Die — wie auch immer fragwürdige — Domestizierung des Menschen, Ich- und Über-Ich-Bildung, Organisierung von Arbeit und Lust, Fortschritt in der Beherrschung der Natur haben hier ihren Grund. Fortschritt war immer mit Repression verbunden. Stets aber erhob sich auch Widerspruch dagegen: Phantasie, Kunst, Mythos und Religion transzendieren das etablierte Realitätsprinzip. Sie alle sind Momente jener „großen Weigerung“, von der A. N. Whitehead gesprochen hat, Formen der Wiederkehr verdrängter Urbilder von Glück und Freiheit. Wenn der zivilisatorische Fortschritt — unter dem Primat des Leistungsprinzips — ein Niveau erreicht, das die noch immer praktizierte Unterdrückung weitgehend überflüssig macht, kann diese „große Weigerung“ — aus dem Bereich des schönen Scheins, der Neurose, der Narrenfreiheit heraustretend — zur geschichtlichen Kraft werden: „Die Regression übernimmt eine progressive Funktion“, und: „Die ‚recherche du temps perdu‘ wird zum Vehikel zukünftiger Befreiung.“ [31]

Utopie und Pessimismus

Ein Blick in die Geschichte zeigt, daß das Bild einer solchen Befreiung immer wieder diffamiert und verfolgt worden ist. In der Entwicklung des Christentums, der Marcuse einige aufschlußreiche Seiten widmet, sowie im Scheitern aller Revolutionen reproduziert sich die archaische Fessel. Geformt durch die jahrtausendelange Erbschaft von Gewalt und Identifikation reagieren die Individuen auf die Möglichkeit einer „vaterlosen Gesellschaft“ mit Angst und Schrecken. Von der Ermordung des mythischen Urvaters, wie sie Freud in „Totem und Tabu“ rekonstruiert hat, bis zu den Revolutionen der Neuzeit wächst die Schuld der Menschheit, ihre eigene Befreiung zu sabotieren:

Es scheint in jeder Revolution einen historischen Moment gegeben zu haben, wo der Kampf gegen die Herrschaft den Sieg hätte erringen können — aber der Moment ging vorüber. Es scheint, als spielte bei dieser Dynamik ein Element von Selbst-Vernichtung mit ... In diesem Sinne war jede Revolution auch eine verratene Revolution. [32]

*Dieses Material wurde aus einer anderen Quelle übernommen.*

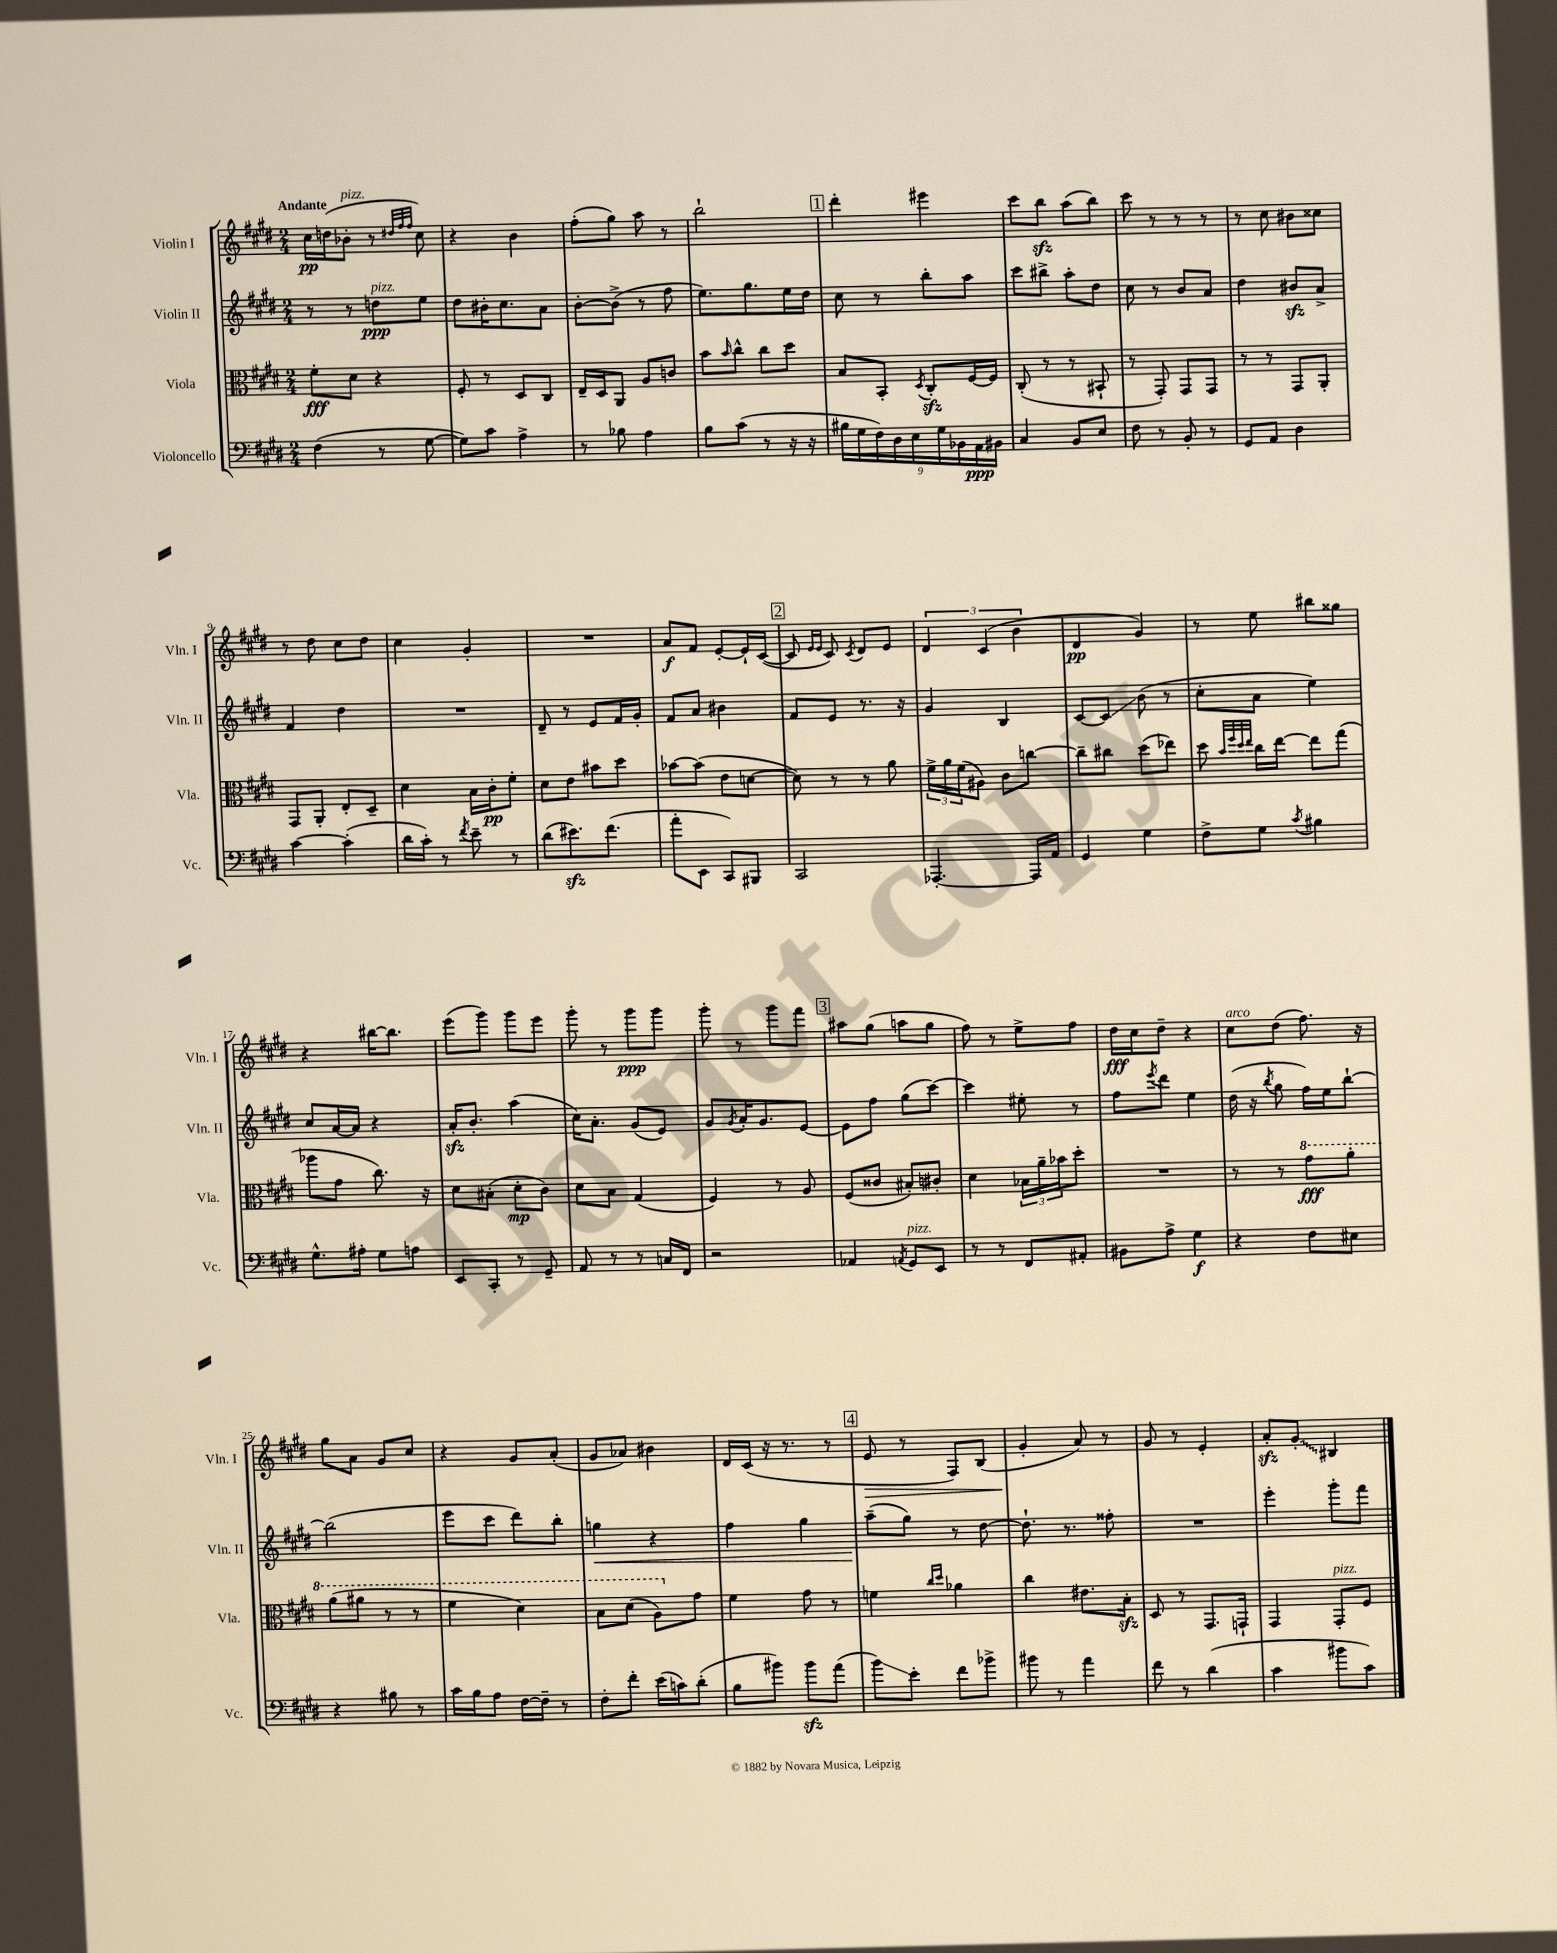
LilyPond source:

<<
\new StaffGroup <<
\new Staff = "s0" \with { instrumentName = "Violin I" shortInstrumentName = "Vln. I" } {
    \clef treble \key e \major \numericTimeSignature \time 2/4 \tempo "Andante"
    cis''16\pp d''16( bes'8-.^\markup { \italic "pizz." } r8 \grace { dis''32 fis''32 fis''32 } cis''8) |
    r4 b'4 |
    fis''8-.( gis''8) a''8 r8 |
    b''2-! |
    \mark \markup { \box "1" } dis'''4-. eis'''4 |
    cis'''8 b''8\sfz a''8( b''8) |
    cis'''8 r8 r8 r8 |
    r8 cis''8 bis'8 cisis''8 |
    r8 dis''8 cis''8 dis''8 |
    cis''4 gis'4-. |
    R2 |
    a'8\f fis'8 e'8~-. e'16-! cis'16~( |
    \mark \markup { \box "2" } cis'8 \grace { e'16 e'16 } cis'8) \acciaccatura { cis'8 } dis'8 e'8 |
    \tuplet 3/2 { dis'4 cis'4( b'4 } |
    dis'4\pp gis'4) |
    r8 e''8 bis''8 gisis''8 |
    r4 bis''16~ bis''8. |
    e'''8( gis'''8) gis'''8 e'''8 |
    gis'''8-. r8 gis'''8\ppp gis'''8 |
    gis'''8-. r8 gis'''8 fis'''8 |
    \mark \markup { \box "3" } ais''8 gis''8( a''8 gis''8 |
    fis''8) r8 e''8-> fis''8 |
    dis''16\fff cis''16 dis''8-- r4 |
    cis''8^\markup { \italic "arco" } dis''8( fis''8.) r16 |
    gis''8 a'8 gis'8 cis''8 |
    r4 gis'8 a'8-.( |
    gis'8 aes'8) bis'4 |
    dis'16 cis'16( r16 r8. r8 |
    \mark \markup { \box "4" } e'8\> r8 fis8) b8( |
    gis'4-.\! a'8) r8 |
    gis'8 r8 e'4-. |
    a'8-.\sfz \once \override Glissando.style = #'zigzag gis'8-.\glissando bis4 \bar "|." |
}
\new Staff = "s1" \with { instrumentName = "Violin II" shortInstrumentName = "Vln. II" } {
    \clef treble \key e \major \numericTimeSignature \time 2/4
    r8 r8 d''8\ppp^\markup { \italic "pizz." } e''8 |
    dis''8 bis'16-. cis''8. a'8 |
    b'8~-. b'8->( r8 fis''8 |
    e''8.) gis''8. e''16 dis''16 |
    \mark \markup { \box "1" } cis''8 r8 b''8-. a''8 |
    cis'''8 bis''8-> a''8-. dis''8 |
    cis''8 r8 b'8 a'8 |
    dis''4 bis'8\sfz a'8-> |
    fis'4 dis''4 |
    R2 |
    dis'8-- r8 e'8 fis'16 gis'16-. |
    fis'8 a'8 bis'4 |
    \mark \markup { \box "2" } fis'8 e'8 r8. r16 |
    gis'4 b4 |
    cis'8~ cis'8\glissando b'8( r8 |
    cis''8-. a'8 e''4) |
    cis''8 a'16~ a'16 r4 |
    a'16-.\sfz b'8.-. a''4( |
    cis''16) a'8.-. gis'8( e'8) |
    gis'8 \acciaccatura { gis'8 } a'16-. gis'8. e'8~ |
    \mark \markup { \box "3" } e'8 fis''8 gis''8( cis'''8~) |
    cis'''4 eis''8-. r8 |
    fis''8 \acciaccatura { e'''8 } dis'''8 e''4 |
    dis''16( r16 \acciaccatura { b''8 } gis''8 fis''16) e''16 b''8~-! |
    b''2( |
    e'''8 cis'''8 dis'''8) b''8-. |
    g''4\< r4 |
    fis''4 gis''4 |
    \mark \markup { \box "4" } a''8--\!( gis''8) r8 dis''8~ |
    dis''8.-! r8. fisis''8-. |
    R2 |
    e'''4-. gis'''8-. fis'''8 \bar "|." |
}
\new Staff = "s2" \with { instrumentName = "Viola" shortInstrumentName = "Vla." } {
    \clef alto \key e \major \numericTimeSignature \time 2/4
    fis'8-.\fff dis'8 r4 |
    fis8-. r8 dis8 cis8 |
    e16-- dis16 a,8 a8 c'8 |
    b'8 \grace { b'16 } cis''8-^ cis''8 dis''8 |
    \mark \markup { \box "1" } b8 b,8-. \acciaccatura { dis8 } cis8-.\sfz fis16~ fis16 |
    cis8-.( r8 r8 bis,8-! |
    r8 gis,8-.) gis,8 gis,8 |
    r8 r8 gis,8 a,8-. |
    gis,8 a,8-. e8-. dis8-- |
    dis'4 b16 cis'16-.\pp fis'8-. |
    dis'8 e'8 bis'8 dis''8 |
    bes'8~ bes'8( e'8 d'8~ |
    \mark \markup { \box "2" } d'8) r8 r8 a'8 |
    \tuplet 3/2 { fis'16-> a'16 fis'16( } ais8) cis'8 c''8~ |
    c''8-- cis''8 dis''8( ees''8) |
    dis''8 \grace { b'32 fis''32 dis''32 e''32 } cis''16 e''16~ e''8 gis''8( |
    aes''8 gis'8 cis''8.) r16 |
    dis'8 bis8-.( dis'8-.\mp cis'8) |
    dis'8 b8 gis4( |
    fis4) r8 a8 |
    \mark \markup { \box "3" } fis8( cisis'8 bis8-.) cis'8-. |
    dis'4 \tuplet 3/2 { bes16 a'16-- bes'16 } dis''8-. |
    R2 |
    r8 r8 \ottava #1 gis''8\fff a''8-. |
    a''8( ais''8 r8 r8 |
    fis''4 dis''4) |
    b'8 dis''8( a'8) \ottava #0 gis'8 |
    fis'4 gis'8 r8 |
    \mark \markup { \box "4" } f'4 \grace { cis''16 dis''16 } aes'4 |
    cis''4 eis'8. b16-.\sfz |
    dis8 r8 gis,8. g,16-! |
    gis,4 gis,8-.^\markup { \italic "pizz." } fis8 \bar "|." |
}
\new Staff = "s3" \with { instrumentName = "Violoncello" shortInstrumentName = "Vc." } {
    \clef bass \key e \major \numericTimeSignature \time 2/4
    fis4( r8 gis8~ |
    gis8) cis'8 a4-> |
    r8 bes8 a4 |
    b8 cis'8( r8 r16 r16 |
    \mark \markup { \box "1" } \tuplet 9/8 { bis16 gis16 fis16) dis16 e16 gis16 bes,16 a,16\ppp bis,16 } |
    cis4 b,8 e8 |
    fis8 r8 b,8-. r8 |
    gis,8 a,8 dis4 |
    cis'4~ cis'4-.( |
    dis'16 cis'16-.) r8 \acciaccatura { fis'8 } e'8-- r8 |
    dis'8( eis'8.\sfz) fis'8.( |
    a'8-. e,8 cis,8) bis,,8 |
    \mark \markup { \box "2" } cis,2 |
    aes,,4.~-. aes,,16 a,16 |
    gis,4 gis4 |
    fis8-> gis8 \acciaccatura { cis'8 } bis4 |
    gis8.-^ ais16-. gis8 a8 |
    e,8 cis,8-. r8 gis,8-- |
    a,8 r8 r8 c16 fis,16 |
    r2 |
    \mark \markup { \box "3" } aes,4 \acciaccatura { a,8 } gis,8^\markup { \italic "pizz." } e,8 |
    r8 r8 fis,8 ais,8-. |
    bis,8 a8-> gis4\f |
    r4 fis8 eis8 |
    r4 bis8 r8 |
    cis'16 b16 a8 fis16~ fis16-- r8 |
    fis8-. fis'8-. e'16( c'16) dis'8-.( |
    b8 bis'8) bis'8\sfz a'8( |
    \mark \markup { \box "4" } b'8\glissando) e'8-. fis'8 bes'8-> |
    bis'8 r8 a'4 |
    fis'8 r8 dis'4( |
    cis'4 bis'8 cis'8) \bar "|." |
}
>>
>>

Noch die sich Auflehnenden identifizierten sich mit der bekämpften Macht.

Heute ist die Diskrepanz zwischen möglich gewordener Befreiung und faktischer Repression größer denn je. Selbst zunehmende Rationalisierung, Mechanisierung und Automatisierung, die den Menschen in einem bisher unerreichten Maße befreien könnten von Arbeit und Entsagung, werden im Rahmen des bestehenden Systems zu Mitteln erneuter Repression. Der tendenziell totalitäre Charakter der modernen Zivilisation — selbst wo sie sich demokratisch-pluralistisch gibt — hat in dieser Verkehrung seinen Grund: „Die Zivilisation muß sich gegen das Traumbild einer Welt verteidigen, die frei sein könnte“ — gegen ihre eigenen humanen Möglichkeiten, die in der Tat das ganze System von Grund auf bedrohen. „Diesmal darf es keinen Mord am Vater geben — nicht einmal einen symbolischen —, weil er unter Umständen keinen Nachfolger finden würde.“ [33]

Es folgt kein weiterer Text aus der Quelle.